"It's not hard to play this game. The hard part is getting up and leaving."
I never got the guy's name. It's funny, you know? If you sit down to dinner with someone, you'll likely know their name before you finish your salad. At a poker table, you can spend hours and hours talking with someone. You might learn some of the most intimate details of their life. And yet, when it's all over, you couldn't even look up their name in the phonebook.
I sat with the dude who said the above line for more than 12 hours at various tables and I have no idea who he is. All I know is that G-Rob, during a late-night hit-and-run session, cracked the dude's aces with 6-9. A day later, without mention of the hand, the dude said it:
"It's not hard to play this game. The hard part is getting up and leaving."
Eight hours later, the guy had won $8000 in the nightly second chance tourney and I was still stuck.
I was the first of the G-Vegas team to arrive in Tunica. With a cheap flight and a rented Chrysler 300, I made my way though the dirty streets of Memphis, down Highway 61, and across the border into Mississippi. Just crossing the state line made me feel sick to my stomach. The state holds a lot of ugly memories for me, and despite being made an honorary Mississippian by former Governor Kirk Fordice (the only Governor I've ever known who has threatened--on television--to whip a TV reporter's ass), very few things would move me to willingly travel to the Magnolia State.

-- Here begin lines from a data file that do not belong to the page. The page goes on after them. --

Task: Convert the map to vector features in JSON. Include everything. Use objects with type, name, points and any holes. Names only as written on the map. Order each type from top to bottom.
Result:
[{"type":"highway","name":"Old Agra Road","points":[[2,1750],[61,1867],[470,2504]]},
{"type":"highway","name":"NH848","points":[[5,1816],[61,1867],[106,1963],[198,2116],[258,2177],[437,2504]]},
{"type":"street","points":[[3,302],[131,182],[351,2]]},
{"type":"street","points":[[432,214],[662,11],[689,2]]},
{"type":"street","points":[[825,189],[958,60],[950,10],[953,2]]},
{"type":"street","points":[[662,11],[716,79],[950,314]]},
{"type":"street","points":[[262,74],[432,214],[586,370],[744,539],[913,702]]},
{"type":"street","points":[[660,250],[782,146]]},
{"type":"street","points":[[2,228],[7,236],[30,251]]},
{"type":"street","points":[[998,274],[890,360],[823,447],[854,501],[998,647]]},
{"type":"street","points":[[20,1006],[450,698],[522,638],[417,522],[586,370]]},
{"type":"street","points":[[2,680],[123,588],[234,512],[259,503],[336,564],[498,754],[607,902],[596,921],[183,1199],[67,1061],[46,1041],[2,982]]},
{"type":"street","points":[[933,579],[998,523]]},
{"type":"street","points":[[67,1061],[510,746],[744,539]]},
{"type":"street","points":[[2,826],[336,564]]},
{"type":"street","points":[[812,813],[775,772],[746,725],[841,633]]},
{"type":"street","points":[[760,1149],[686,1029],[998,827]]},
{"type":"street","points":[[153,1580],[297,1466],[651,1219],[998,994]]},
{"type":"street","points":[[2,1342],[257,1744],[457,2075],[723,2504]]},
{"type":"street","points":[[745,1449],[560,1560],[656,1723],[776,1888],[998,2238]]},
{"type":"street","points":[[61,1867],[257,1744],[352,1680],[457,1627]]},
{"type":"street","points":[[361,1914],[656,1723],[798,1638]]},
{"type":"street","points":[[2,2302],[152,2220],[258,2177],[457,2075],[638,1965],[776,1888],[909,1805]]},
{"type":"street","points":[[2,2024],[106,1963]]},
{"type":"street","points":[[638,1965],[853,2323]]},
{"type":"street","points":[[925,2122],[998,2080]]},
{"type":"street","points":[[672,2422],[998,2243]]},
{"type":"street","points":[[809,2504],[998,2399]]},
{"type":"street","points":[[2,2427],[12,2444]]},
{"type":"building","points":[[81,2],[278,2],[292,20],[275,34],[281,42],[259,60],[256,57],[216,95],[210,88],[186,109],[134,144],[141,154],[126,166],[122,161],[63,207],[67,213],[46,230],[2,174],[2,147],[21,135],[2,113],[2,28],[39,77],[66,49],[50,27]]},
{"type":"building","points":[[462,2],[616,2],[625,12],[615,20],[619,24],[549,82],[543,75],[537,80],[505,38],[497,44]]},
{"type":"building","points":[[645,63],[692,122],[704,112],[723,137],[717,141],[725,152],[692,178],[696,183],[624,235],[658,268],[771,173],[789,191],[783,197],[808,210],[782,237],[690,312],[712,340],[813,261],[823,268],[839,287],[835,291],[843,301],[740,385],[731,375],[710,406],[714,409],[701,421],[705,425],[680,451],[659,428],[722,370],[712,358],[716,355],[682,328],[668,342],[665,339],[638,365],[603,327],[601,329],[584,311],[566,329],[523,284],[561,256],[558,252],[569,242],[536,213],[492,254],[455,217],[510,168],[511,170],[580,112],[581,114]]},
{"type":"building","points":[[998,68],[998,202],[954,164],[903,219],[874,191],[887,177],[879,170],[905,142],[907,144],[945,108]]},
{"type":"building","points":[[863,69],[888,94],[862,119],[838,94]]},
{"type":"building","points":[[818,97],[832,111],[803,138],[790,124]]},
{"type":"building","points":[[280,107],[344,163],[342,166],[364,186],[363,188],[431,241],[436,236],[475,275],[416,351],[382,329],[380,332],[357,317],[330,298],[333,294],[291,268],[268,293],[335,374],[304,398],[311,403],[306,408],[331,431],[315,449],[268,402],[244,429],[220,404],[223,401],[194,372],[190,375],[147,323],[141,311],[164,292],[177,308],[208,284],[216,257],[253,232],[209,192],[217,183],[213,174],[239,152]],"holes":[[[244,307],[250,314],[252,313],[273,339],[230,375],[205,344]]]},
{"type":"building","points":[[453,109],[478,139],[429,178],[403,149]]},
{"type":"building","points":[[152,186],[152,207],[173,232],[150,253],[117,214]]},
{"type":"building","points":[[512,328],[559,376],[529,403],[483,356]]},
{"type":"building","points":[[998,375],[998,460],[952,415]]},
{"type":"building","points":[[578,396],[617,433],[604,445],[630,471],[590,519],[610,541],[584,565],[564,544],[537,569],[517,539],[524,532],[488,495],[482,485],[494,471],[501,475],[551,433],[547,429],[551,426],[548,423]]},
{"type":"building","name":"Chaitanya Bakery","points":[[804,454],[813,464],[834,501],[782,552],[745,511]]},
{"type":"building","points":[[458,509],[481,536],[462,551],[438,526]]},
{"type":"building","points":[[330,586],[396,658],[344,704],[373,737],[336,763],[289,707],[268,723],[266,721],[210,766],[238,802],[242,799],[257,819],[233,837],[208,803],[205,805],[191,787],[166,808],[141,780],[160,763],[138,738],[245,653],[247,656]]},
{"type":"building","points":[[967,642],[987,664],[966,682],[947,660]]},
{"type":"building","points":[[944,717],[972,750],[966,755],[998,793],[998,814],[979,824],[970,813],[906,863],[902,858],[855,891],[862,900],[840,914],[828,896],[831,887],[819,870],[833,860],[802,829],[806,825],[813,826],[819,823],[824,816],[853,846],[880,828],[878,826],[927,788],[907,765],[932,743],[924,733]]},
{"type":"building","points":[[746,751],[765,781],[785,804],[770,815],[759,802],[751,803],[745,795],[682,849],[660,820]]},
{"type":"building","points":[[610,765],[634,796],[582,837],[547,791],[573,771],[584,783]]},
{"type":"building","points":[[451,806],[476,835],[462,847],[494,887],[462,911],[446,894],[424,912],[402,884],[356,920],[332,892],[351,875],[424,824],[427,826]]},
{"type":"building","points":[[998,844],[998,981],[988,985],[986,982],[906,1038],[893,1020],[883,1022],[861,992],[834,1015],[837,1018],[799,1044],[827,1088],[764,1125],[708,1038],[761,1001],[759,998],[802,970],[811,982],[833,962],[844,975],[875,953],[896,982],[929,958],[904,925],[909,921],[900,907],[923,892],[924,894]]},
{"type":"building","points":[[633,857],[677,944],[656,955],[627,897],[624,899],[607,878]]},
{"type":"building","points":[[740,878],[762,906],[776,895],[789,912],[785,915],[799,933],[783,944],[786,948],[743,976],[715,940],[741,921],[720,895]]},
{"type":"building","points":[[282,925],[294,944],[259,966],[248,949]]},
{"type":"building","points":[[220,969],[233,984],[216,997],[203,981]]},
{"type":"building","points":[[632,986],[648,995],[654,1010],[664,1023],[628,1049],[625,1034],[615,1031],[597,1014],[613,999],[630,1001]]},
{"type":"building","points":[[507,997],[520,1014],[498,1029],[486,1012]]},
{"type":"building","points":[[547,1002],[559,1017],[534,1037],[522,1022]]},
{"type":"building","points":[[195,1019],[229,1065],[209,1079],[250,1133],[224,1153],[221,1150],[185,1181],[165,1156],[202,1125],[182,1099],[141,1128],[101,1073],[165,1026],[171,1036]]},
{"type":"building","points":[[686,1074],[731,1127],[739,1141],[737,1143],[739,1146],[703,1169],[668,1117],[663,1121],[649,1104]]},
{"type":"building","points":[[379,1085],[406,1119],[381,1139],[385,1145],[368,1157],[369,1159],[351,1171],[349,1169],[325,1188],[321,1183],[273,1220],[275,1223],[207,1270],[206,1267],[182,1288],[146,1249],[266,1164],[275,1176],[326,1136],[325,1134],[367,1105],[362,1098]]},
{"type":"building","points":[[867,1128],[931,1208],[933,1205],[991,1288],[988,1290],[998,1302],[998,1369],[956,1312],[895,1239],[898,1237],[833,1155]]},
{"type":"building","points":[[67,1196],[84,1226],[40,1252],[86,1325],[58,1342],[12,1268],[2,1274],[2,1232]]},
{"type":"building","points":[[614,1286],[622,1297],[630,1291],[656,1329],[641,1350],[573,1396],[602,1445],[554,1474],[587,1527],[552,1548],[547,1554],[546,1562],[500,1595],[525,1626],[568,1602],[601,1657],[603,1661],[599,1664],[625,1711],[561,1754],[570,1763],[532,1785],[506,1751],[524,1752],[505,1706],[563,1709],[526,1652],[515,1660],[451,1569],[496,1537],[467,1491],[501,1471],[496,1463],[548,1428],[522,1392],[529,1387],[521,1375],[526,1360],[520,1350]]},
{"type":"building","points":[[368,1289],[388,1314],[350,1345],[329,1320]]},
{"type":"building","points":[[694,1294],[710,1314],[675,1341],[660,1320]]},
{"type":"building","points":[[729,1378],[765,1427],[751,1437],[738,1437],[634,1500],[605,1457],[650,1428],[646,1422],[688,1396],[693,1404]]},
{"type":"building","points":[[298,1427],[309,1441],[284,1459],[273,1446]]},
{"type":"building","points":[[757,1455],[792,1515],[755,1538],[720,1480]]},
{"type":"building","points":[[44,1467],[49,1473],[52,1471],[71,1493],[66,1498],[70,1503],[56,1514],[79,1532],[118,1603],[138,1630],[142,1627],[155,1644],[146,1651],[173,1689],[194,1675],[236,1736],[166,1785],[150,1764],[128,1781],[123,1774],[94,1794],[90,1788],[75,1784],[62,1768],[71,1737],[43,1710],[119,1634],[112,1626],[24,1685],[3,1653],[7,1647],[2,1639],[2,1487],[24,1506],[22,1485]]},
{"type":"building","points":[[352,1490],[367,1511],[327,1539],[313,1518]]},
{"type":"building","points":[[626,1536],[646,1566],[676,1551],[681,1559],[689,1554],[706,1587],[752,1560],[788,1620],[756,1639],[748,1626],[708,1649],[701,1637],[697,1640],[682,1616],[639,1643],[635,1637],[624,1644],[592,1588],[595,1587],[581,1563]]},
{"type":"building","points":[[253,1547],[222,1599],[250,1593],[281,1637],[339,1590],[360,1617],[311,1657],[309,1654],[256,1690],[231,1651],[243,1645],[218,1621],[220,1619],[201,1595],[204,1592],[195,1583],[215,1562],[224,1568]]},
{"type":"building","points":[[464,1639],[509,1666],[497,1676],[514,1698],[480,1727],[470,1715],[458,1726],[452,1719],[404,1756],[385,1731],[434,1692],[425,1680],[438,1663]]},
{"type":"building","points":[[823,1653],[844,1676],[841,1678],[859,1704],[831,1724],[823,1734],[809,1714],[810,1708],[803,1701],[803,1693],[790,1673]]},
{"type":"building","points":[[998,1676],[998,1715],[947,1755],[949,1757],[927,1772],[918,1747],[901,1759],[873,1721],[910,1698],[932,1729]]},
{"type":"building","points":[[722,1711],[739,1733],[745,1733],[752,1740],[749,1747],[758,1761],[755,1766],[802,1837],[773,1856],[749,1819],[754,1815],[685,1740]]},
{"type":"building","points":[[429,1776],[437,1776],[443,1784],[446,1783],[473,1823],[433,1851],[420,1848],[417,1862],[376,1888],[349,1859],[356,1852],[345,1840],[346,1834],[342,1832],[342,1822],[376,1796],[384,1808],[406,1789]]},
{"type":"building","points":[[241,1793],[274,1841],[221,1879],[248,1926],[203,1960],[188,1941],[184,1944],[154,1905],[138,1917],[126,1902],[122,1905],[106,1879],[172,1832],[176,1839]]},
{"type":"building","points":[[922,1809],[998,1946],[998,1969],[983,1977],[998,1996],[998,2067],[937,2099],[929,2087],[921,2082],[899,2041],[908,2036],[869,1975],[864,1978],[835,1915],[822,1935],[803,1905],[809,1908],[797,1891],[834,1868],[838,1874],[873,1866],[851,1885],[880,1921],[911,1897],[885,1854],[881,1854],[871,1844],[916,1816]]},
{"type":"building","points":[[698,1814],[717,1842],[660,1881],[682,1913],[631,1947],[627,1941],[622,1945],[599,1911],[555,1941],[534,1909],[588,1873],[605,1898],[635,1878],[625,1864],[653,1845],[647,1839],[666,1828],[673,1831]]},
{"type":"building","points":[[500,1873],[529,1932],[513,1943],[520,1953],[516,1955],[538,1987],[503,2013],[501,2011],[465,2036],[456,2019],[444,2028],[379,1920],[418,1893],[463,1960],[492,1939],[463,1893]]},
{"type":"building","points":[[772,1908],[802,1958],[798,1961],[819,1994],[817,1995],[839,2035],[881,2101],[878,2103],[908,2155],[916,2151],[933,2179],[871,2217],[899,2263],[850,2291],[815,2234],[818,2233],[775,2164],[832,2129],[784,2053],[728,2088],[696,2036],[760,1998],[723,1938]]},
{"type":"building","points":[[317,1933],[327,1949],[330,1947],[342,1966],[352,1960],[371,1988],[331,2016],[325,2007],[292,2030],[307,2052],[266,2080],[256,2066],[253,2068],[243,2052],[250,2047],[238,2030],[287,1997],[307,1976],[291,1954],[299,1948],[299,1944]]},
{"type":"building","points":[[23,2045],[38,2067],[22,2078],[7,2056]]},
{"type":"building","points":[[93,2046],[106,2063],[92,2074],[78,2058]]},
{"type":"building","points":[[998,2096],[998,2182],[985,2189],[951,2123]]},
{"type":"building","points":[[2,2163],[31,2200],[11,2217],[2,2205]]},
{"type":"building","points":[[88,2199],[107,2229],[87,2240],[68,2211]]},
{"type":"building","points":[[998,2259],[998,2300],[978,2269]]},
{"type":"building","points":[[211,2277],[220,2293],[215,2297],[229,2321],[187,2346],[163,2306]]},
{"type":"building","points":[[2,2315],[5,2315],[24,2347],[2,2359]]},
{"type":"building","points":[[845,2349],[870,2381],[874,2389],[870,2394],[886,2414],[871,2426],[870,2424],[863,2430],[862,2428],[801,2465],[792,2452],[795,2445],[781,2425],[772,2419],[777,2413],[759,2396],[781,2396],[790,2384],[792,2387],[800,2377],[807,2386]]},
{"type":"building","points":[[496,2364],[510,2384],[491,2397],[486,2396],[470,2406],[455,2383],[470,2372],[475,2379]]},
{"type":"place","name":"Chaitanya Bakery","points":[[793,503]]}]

Within an hour of getting my car, I was walking into the Grand. Again, I had stuff a roll of money in my pocket. It was bigger this time. In the past year, I'd seen stacks and stacks of Franklins at tables. My goals were twofold. First, after successful 2005 online but less than stellar live play, I vowed to become a better brick and mortar player. Second, after being hesitant to sit big live, but play way over my head online, I planned to play bigger than I had ever played in a live card room.
Inside the Grand, I followed the familiar dark green WSOP signs through the banks of slots machines and up the escalator to the poker room. My hope was to find a good $30/$60 game. It was still smaller than I had played online, but I figured it would offer me a certain comfort zone I needed to begin. In lieu of that, I thought I might try a $5/$10 NL game. Again, it was smaller than I'd been playing online, but my no-limit game is not the best in the world and I didn't want to drop too much money early in the trip because I was uncomfortable.
I heard Johnny Grooms' voice over the mic. It was familiar from weeks of listening to him announce the final tables at the WSOP. I stepped across the invisible line marking the entrance to the room. I was ready.
But where the hell was everybody?
I was like I'd walked into the end of the poker boom. The tournament area was winding its way through the day's WSOPC event and a couple of single table satellites were running in the corner. It was not what I was looking for. Just a couple of week's earlier, I had been to a major tournament in which the cash games were rocking all day long. Here, the cash game area was in the small 14-table poker room. I headed for the board and asked what games were available.
"We've got two tables playing $4/$8. There's a list for the $2/$5 game." The dude said it as if it were the most reasonable thing in the world.
This was January's poker Mecca? I felt immediately let down, and yet, I had a visceral need to get in action.
And so, this Otis, so full of himself, sat down and played $4/$8 limit hold'em.
Now, don't get me wrong. There's nothing wrong with $4/$8. My first live casino poker action was $4/$8. It's a great place to play and, due to the number of donks who play it, can be quite profitable if you can avoid the suckouts. Still, I had built up the trip to be a test of myself, a test of my bankroll, a test to see if I was really the poker player I thought I was. A game of $4/$8 wasn't going to accomplish that. An hour later, my name was called for the $2/$5 game. I played four-handed for half an hour before the game broke. Everybody in the game, including me, was headed to the $200 second chance tourney at 5pm.
-------
Yesterday's post was a prelude to this prelude. To review: I needed to learn to play better live. I needed to play bigger live. I needed to test myself. Finally, I needed to avoid what has become a common pitfall for me when playing live. I needed to stay off the bottle. When playing for fun, I still see nothing wrong with having some drinks and a good time. Somehow, however, the good time poker seemed to be slipping into my serious live play. A drink to relax myself would turned into a drink to break up the monotony. Another drink would follow and eight hours later, I'd end up playing bad poker.
With the goals in place and the early Thursday afternoon behind me, I set into Thursday evening, a 19-hour session, and the game in which I heard the following converation:
"Good read, sir."
"No, it wasn't a good read. It was a triumph of goddamned ignorance."